On the last night that Charles had seen her, Janey’s eyes and brow were heavy, she had cried much during the day and supposed the pain to have arisen from that circumstance. She had given this explanation to Charles Taylor. Neither he nor she had a thought that it could come from any other source. More than a month ago Mary Ann had taken the fever; fears of it for Janey had passed away, and yet those dull eyes, that hot head, that heavy weight of pain, were only the symptoms of the sickness approaching. A night of tossing and turning, in fits of disturbed sleep, of terrifying dreams, and Janey awoke to the conviction that the fever was upon her.

About the time she generally arose she rang the bell for Eliza. “I do not feel well,” she said, “as soon as mamma is up will you ask her to come to me? do not disturb her before.”

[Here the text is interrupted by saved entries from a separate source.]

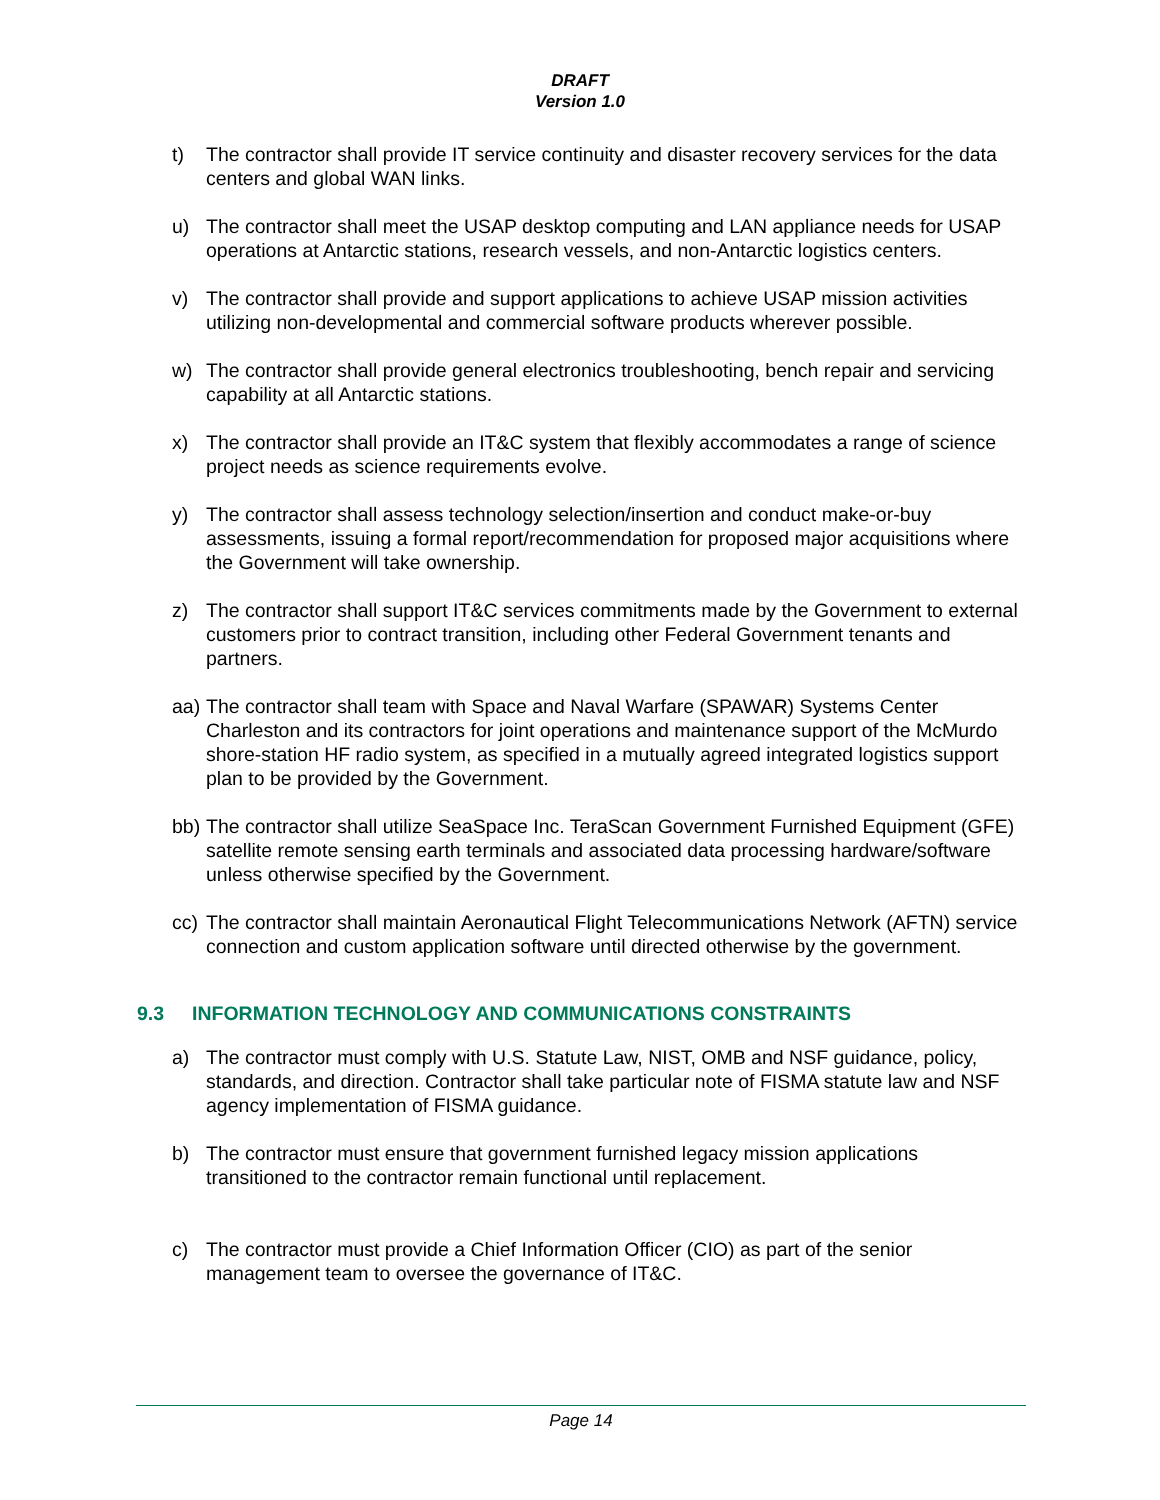DRAFT
Version 1.0
t) The contractor shall provide IT service continuity and disaster recovery services for the data centers and global WAN links.
u) The contractor shall meet the USAP desktop computing and LAN appliance needs for USAP operations at Antarctic stations, research vessels, and non-Antarctic logistics centers.
v) The contractor shall provide and support applications to achieve USAP mission activities utilizing non-developmental and commercial software products wherever possible.
w) The contractor shall provide general electronics troubleshooting, bench repair and servicing capability at all Antarctic stations.
x) The contractor shall provide an IT&C system that flexibly accommodates a range of science project needs as science requirements evolve.
y) The contractor shall assess technology selection/insertion and conduct make-or-buy assessments, issuing a formal report/recommendation for proposed major acquisitions where the Government will take ownership.
z) The contractor shall support IT&C services commitments made by the Government to external customers prior to contract transition, including other Federal Government tenants and partners.
aa)
The contractor shall team with Space and Naval Warfare (SPAWAR) Systems Center Charleston and its contractors for joint operations and maintenance support of the McMurdo shore-station HF radio system, as specified in a mutually agreed integrated logistics support plan to be provided by the Government.
bb)
The contractor shall utilize SeaSpace Inc. TeraScan Government Furnished Equipment (GFE) satellite remote sensing earth terminals and associated data processing hardware/software unless otherwise specified by the Government.
cc)
The contractor shall maintain Aeronautical Flight Telecommunications Network (AFTN) service connection and custom application software until directed otherwise by the government.
9.3 INFORMATION TECHNOLOGY AND COMMUNICATIONS CONSTRAINTS
a) The contractor must comply with U.S. Statute Law, NIST, OMB and NSF guidance, policy, standards, and direction. Contractor shall take particular note of FISMA statute law and NSF agency implementation of FISMA guidance.
b) The contractor must ensure that government furnished legacy mission applications transitioned to the contractor remain functional until replacement.
c) The contractor must provide a Chief Information Officer (CIO) as part of the senior management team to oversee the governance of IT&C.
Page 14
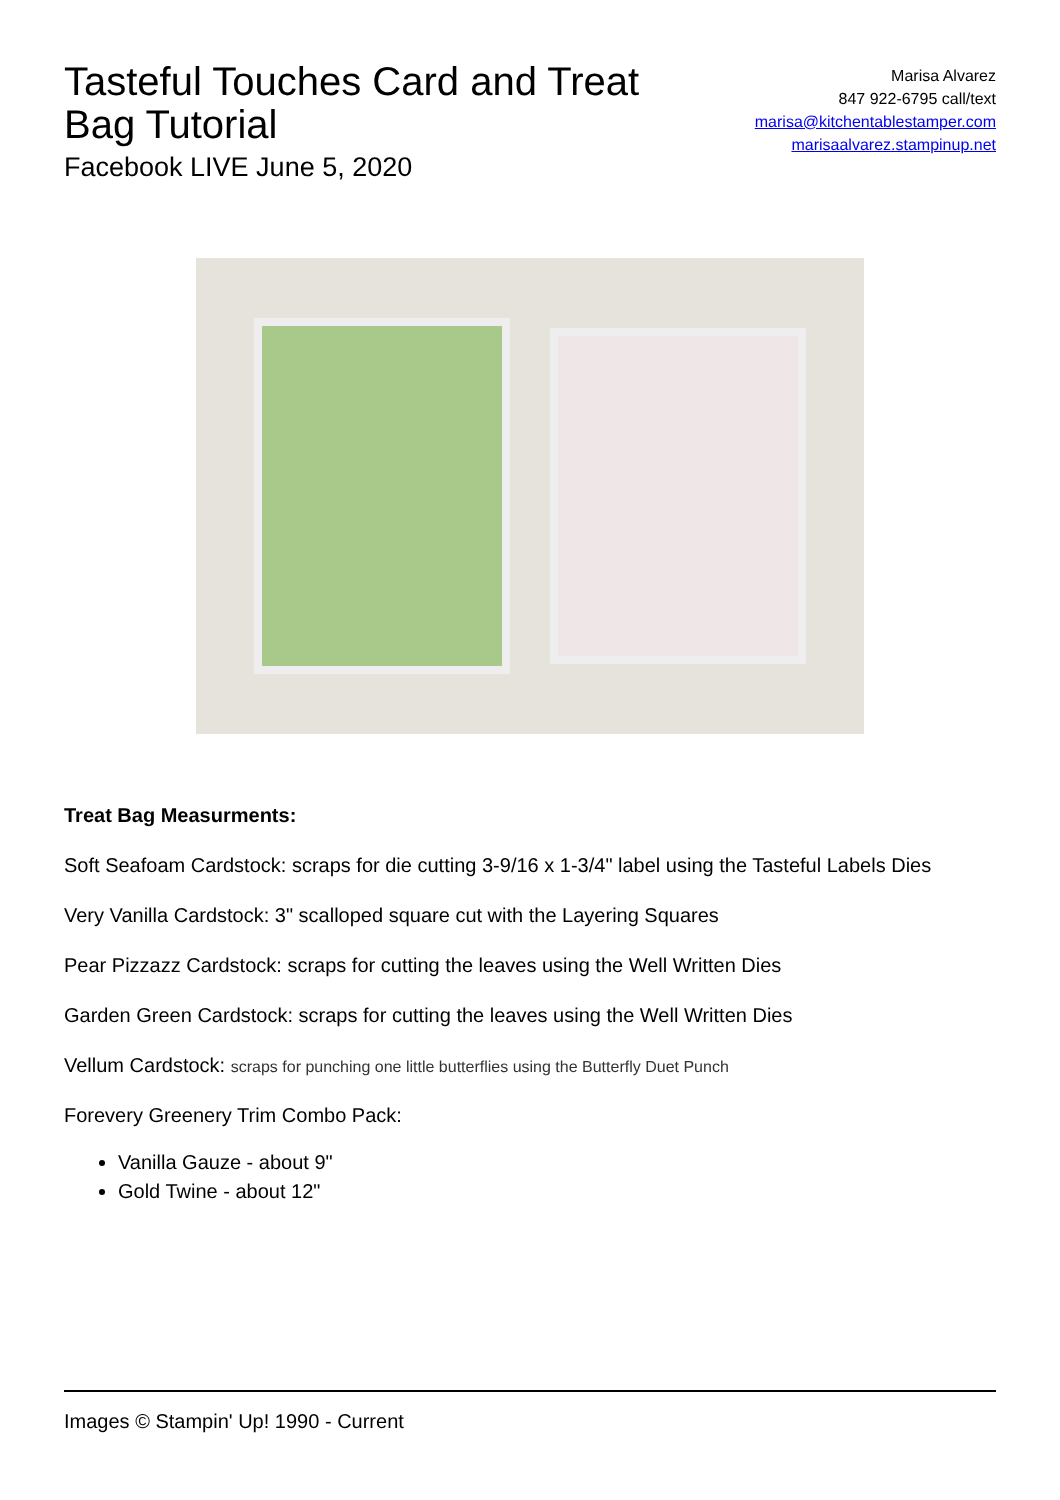Tasteful Touches Card and Treat Bag Tutorial
Facebook LIVE June 5, 2020
Marisa Alvarez
847 922-6795 call/text
marisa@kitchentablestamper.com
marisaalvarez.stampinup.net
Treat Bag Measurments:
Soft Seafoam Cardstock: scraps for die cutting 3-9/16 x 1-3/4" label using the Tasteful Labels Dies
Very Vanilla Cardstock: 3" scalloped square cut with the Layering Squares
Pear Pizzazz Cardstock: scraps for cutting the leaves using the Well Written Dies
Garden Green Cardstock: scraps for cutting the leaves using the Well Written Dies
Vellum Cardstock: scraps for punching one little butterflies using the Butterfly Duet Punch
Forevery Greenery Trim Combo Pack:
Vanilla Gauze - about 9"
Gold Twine - about 12"
Images © Stampin' Up! 1990 - Current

Eliza obeyed her orders. But her mother, tired and worn out with her attendance upon Mary Ann, with whom she had been up half the night, did not rise until between nine and ten. The maid went to her then and delivered the message.

“In bed, still; Miss Janey in bed, still?” exclaimed Mrs. Brewster. She spoke in much anger, for Janey had to be up in time, attending to Mary Ann, it was required of her to be so. Throwing on a dressing-gown, Mrs. Brewster proceeded to Janey’s room, and there she broke into a storm of reproach and anger, never waiting to ascertain what might be the matter with Janey, anything or nothing.